Each [endpoint] is requested (with the generated ticket), and its response is a [reader].
Each reader is iterated for records. These records are, in fact, arrays of rows.
All the retrieved rows are stored at once in an array.
This means that data, potentially comprising billions of rows, is synchronously read into an array.
After this array is filled, it is then returned, all at once, to the consumer.
This can result in out-of-memory failures, or at the very least, unnecessary waiting times and huge pre-allocations.

Proposed Changes:

Iterate over [endpoints], [readers], and [records] ad hoc, reading only the necessary data according to consumer demand.

What changes are included in this PR?

1. Introduction of sync.Mutex:

The Rows struct has been updated to include a currentRecordMux mutex. This addition ensures that operations involving the release of the current record are thread-safe, thus preventing potential race conditions in a concurrent environment.

2. Channels for Asynchronous Record Fetching:

A new buffered channel, recordChan, has been added to the Rows struct. This channel permits the driver to asynchronously fetch and queue records. It provides a non-blocking mechanism to manage incoming records, which is particularly advantageous when dealing with large recordsets.

3. Asynchronous Record Streaming via Goroutines:

The streamRecordset function has been introduced and is designed to run concurrently using goroutines. This modification permits the driver to begin processing records as soon as they are received, without having to wait for the entire recordset to be loaded into memory.

4. Improved Record Management:

A new method, releaseRecord, has been created to manage the lifecycle of the current record. This method ensures that resources are released when a record is no longer needed, thus reducing the memory footprint when processing large datasets.

5. Refactoring of the Next Method:

The Next method in the Rows struct has been refactored to suit the new streaming model. It now efficiently waits for and retrieves the next available record from the recordChan channel, enabling a smooth and memory-efficient iteration over large datasets.

Are These Changes Tested?

The proposed changes have been validated against existing tests.

Are There Any User-Facing Changes?

No, there are no user-facing changes.

Closes: [Go] Can't handle huge recordset with synchronous approach #40089

github-actions · 2024-02-15T09:41:21Z

⚠️ GitHub issue #40089 has been automatically assigned in GitHub to PR creator.

zeroshade

So, a quick question above and beyond this review: Have you looked into using ADBC's FlightSQL driver instead of this?
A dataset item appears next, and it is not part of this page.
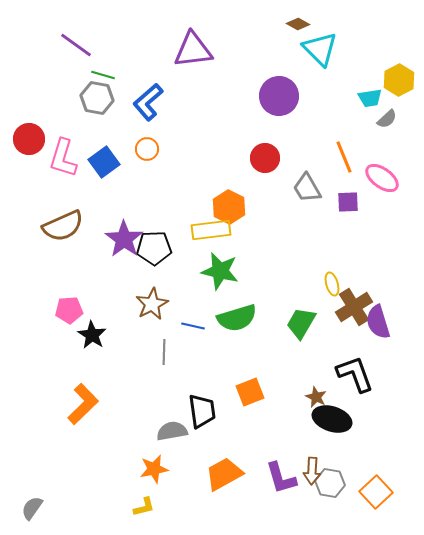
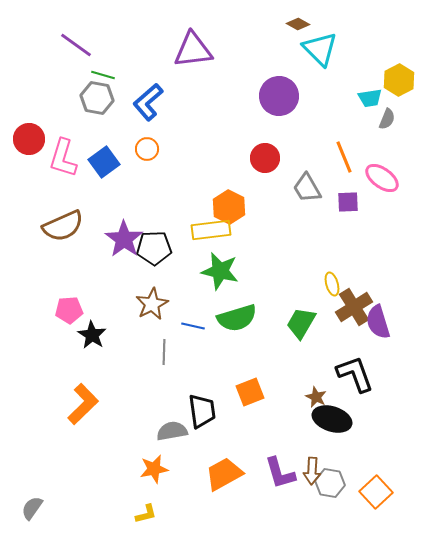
gray semicircle at (387, 119): rotated 25 degrees counterclockwise
purple L-shape at (281, 478): moved 1 px left, 5 px up
yellow L-shape at (144, 507): moved 2 px right, 7 px down
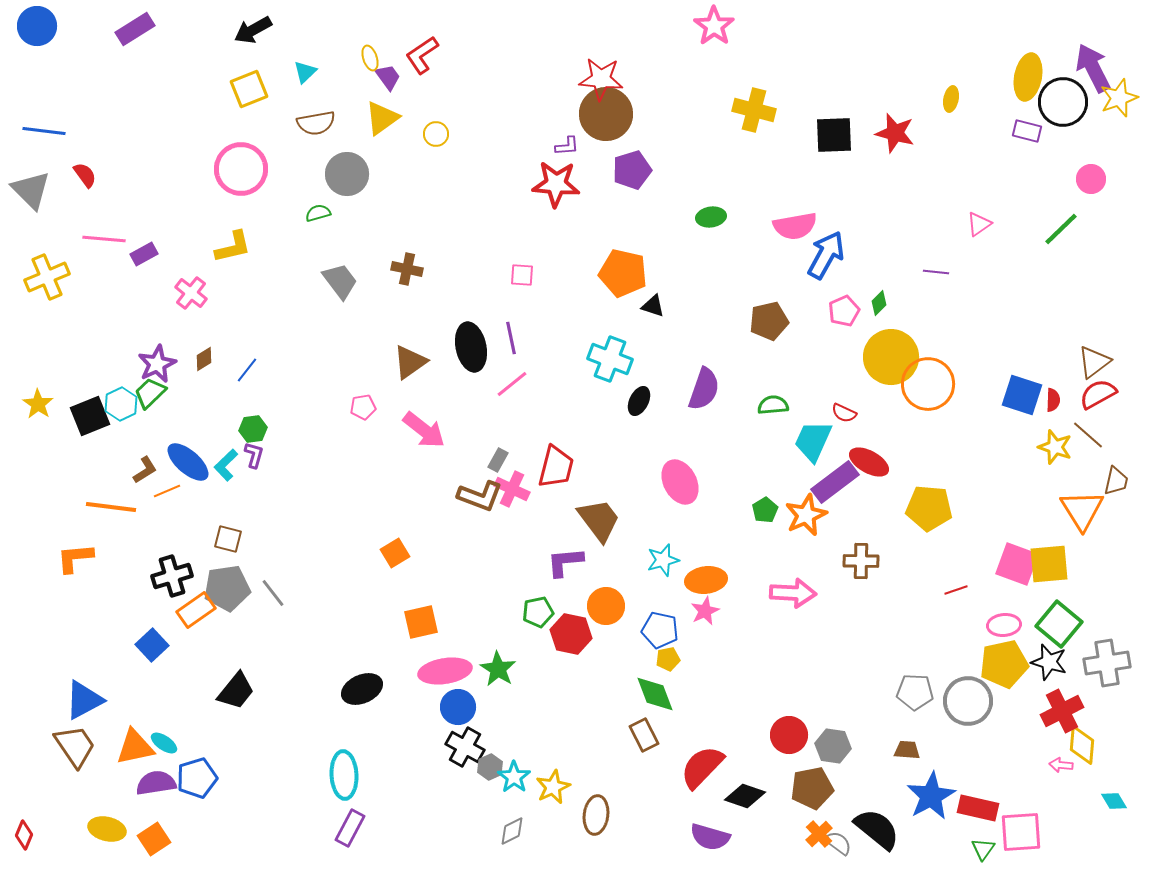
For reference, this asynchronous pulling of records instead of pulling them all into memory is already implemented there using the Go Arrow FlightSQL implementation and you can use https://pkg.go.dev/github.com/apache/arrow-adbc/go/adbc@v0.9.0/sqldriver if you need the database/sql interface rather than just working with Arrow directly.

If you haven't tried it yet, could you try it out and see if it solves your issues?